Et on s’aperçoit vite que ce nouvel opus reprend exactement les éléments qui avaient fait le succès de son prédécesseur. Mais le tout premier constat qu’on fait à l’écoute du tout premier riff écrasant de ‘Drive‘, tout premier titre de l’album, c’est que le son est tout simplement excellent. Les guitares sont plus limpides que jamais, la batterie a un son d’une richesse et d’une profondeur incroyable, les moindres harmoniques de cymbales résonnant de clarté et la voix d’Eric Kalsbeek qui remplace Pieter Verpaalen se fait compréhensible même sur les passages les plus gueulés. Bref de ce côté-là, c’est une bonne surprise, d’autant plus que l’album ayant été enregistré et mixé à divers endroits, dont le tout nouveau propre studio du groupe, on aurait pu craindre un certain manque de cohérence.

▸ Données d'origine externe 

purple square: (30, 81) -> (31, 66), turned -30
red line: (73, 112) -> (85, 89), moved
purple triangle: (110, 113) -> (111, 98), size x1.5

Mais venons-en à la musique elle-même. Car oui, chez Textures, c’est bien la musique, au sens instrumental, qui reste la plus intéressante. En effet, même si le groupe n’est pas du genre à se servir de ses compos comme de vitrines techniques comme le font trop de formations de death se revandiquant ‘technique’, ils ne se privent pas non plus de placer par-ci par-là un riff complètement hallucinant ou un break de batterie à la rythmique d’une complexité vertigineuse. Heureusement, ces passages sont contrebalancés par de nombreuses ambiances, de subtiles nappes se sons étranges, de longs passages instrumentaux hypnothiques, etc… Ces musiciens ne savent donc pas que blaster, ils savent aussi jouer sur le côté plus atmosphérique de leurs titres. Et pour ces passages là, c’est bien Richard Rietdijk, claviériste du groupe, qu’il faut principalement remercier. Sans jamais prendre le dessus sur les autres instruments, il sait comme personne installer, presque sans qu’on s’en aperçoive, de subtils fonds sonores qui enrichissent toujours considérablement les mélodies.

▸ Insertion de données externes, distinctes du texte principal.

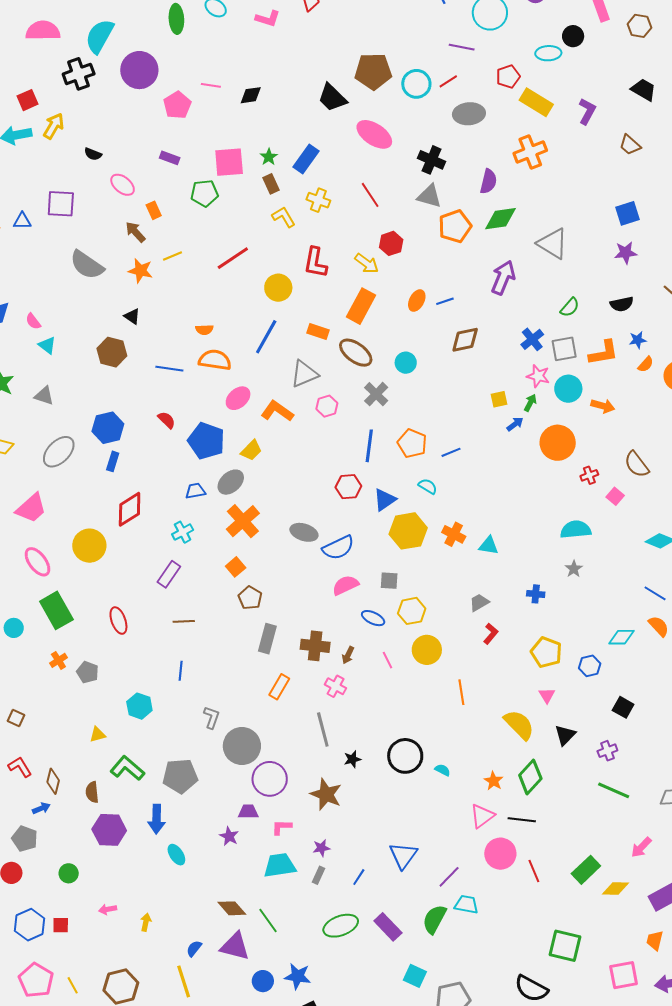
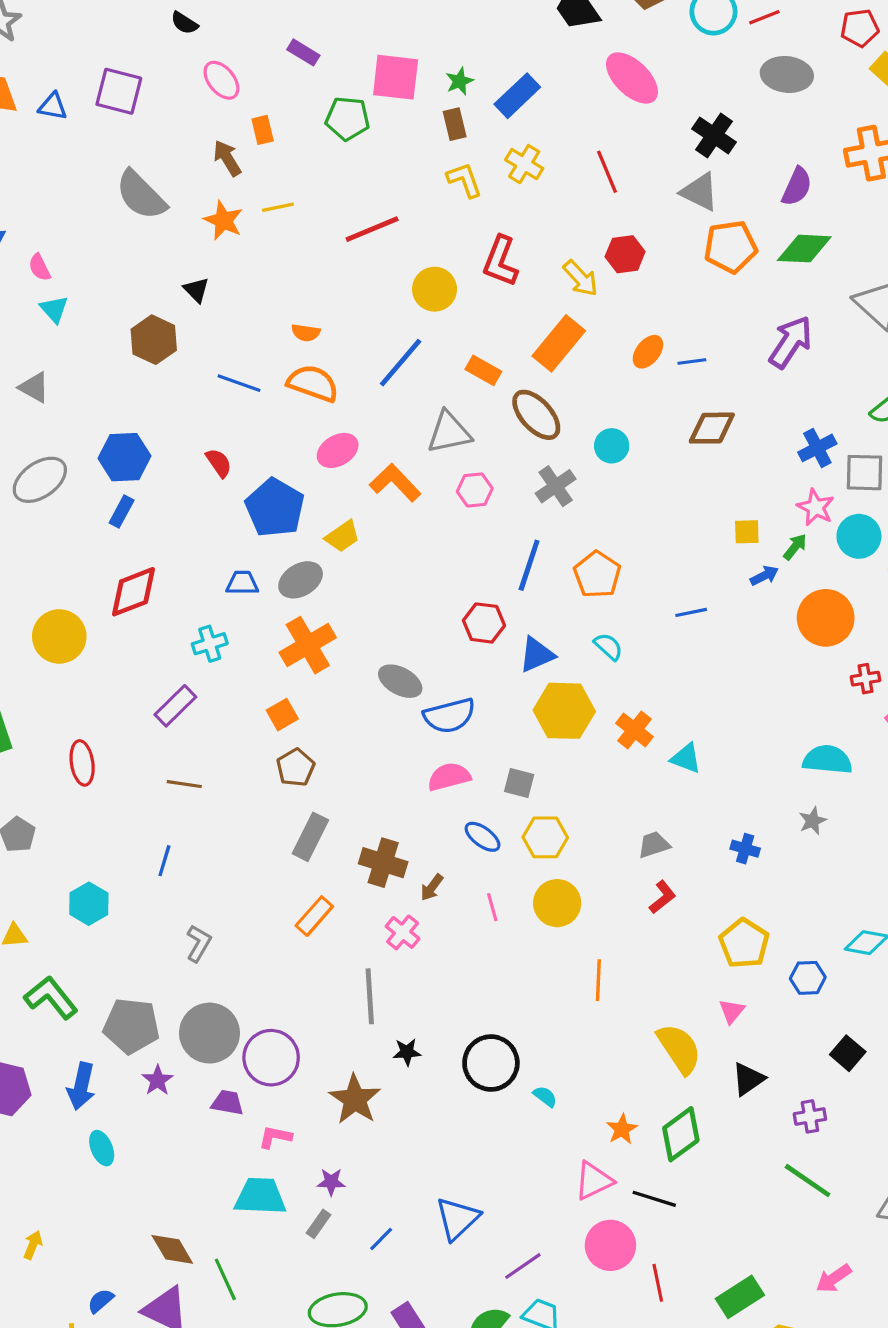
blue line: (451, 452) -> (691, 612), moved
gray circle: (242, 746) -> (209, 1033), moved
purple star: (229, 836) -> (158, 1080), moved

Mais si ces moments plus envoûtants sont certes nombreux, la majorité du temps, on a quand même droit à quelque chose de beaucoup plus aggressif et rapide. Pour comparer, Textures se situe vraiment quelque part entre la complexité rythmique et les riffs parfois dissonants de Meshuggah, la violence plus spontanée de Dillinger Escape Plan qu’on a presque parfois l’impression de reconnaître dans le chant d’Eric ou encore le côté planant et atmosphérique d’un Opeth. Du coup, les mesures asymétriques et autres bizarreries arythmiques pleuvent, tout comme les déboulades de double sorties de nulle part à la batterie, tout ça entre des passages de synthé accompagné de magnifiques envolées de chant clair ou de petits solos plus jazzy.

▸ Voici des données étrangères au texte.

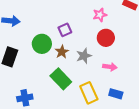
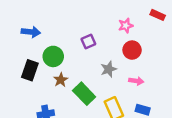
green circle: (42, 44) -> (53, 56), moved
brown star: (62, 52) -> (61, 80), moved

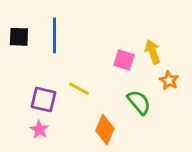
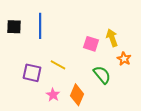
pink star: (39, 130) -> (53, 95), moved

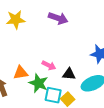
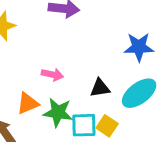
pink arrow: (49, 65) -> (52, 75), moved

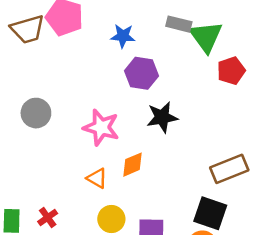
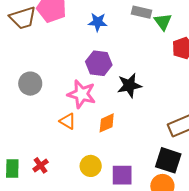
green triangle: (206, 37) -> (163, 22), size x0.7
purple hexagon: (141, 73) -> (99, 63), moved
orange triangle: (97, 178) -> (68, 121), moved

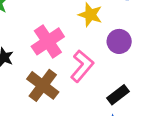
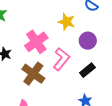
black rectangle: (118, 95) -> (87, 70), moved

Difficile donc de trouver grand-chose à reprocher à ce ‘Drawing Circles‘ : production parfaite, compositions inspirées, extrêmement variées et une technicité toujours au rendez-vous. Alors oui les influences sont très marquées mais elles sont tout aussi multiples et leur mélange souvent innatendu réserve de bonnes surprises. Ceux qui ont aimé ‘Polars‘ peuvent donc se procurer celui-ci sans aucune hésitation, tout comme ceux qui apprécient les quelques groupes cités plus haut. Allez, on peut bien attendre encore trois ans pour le prochain si le niveau est toujours aussi haut.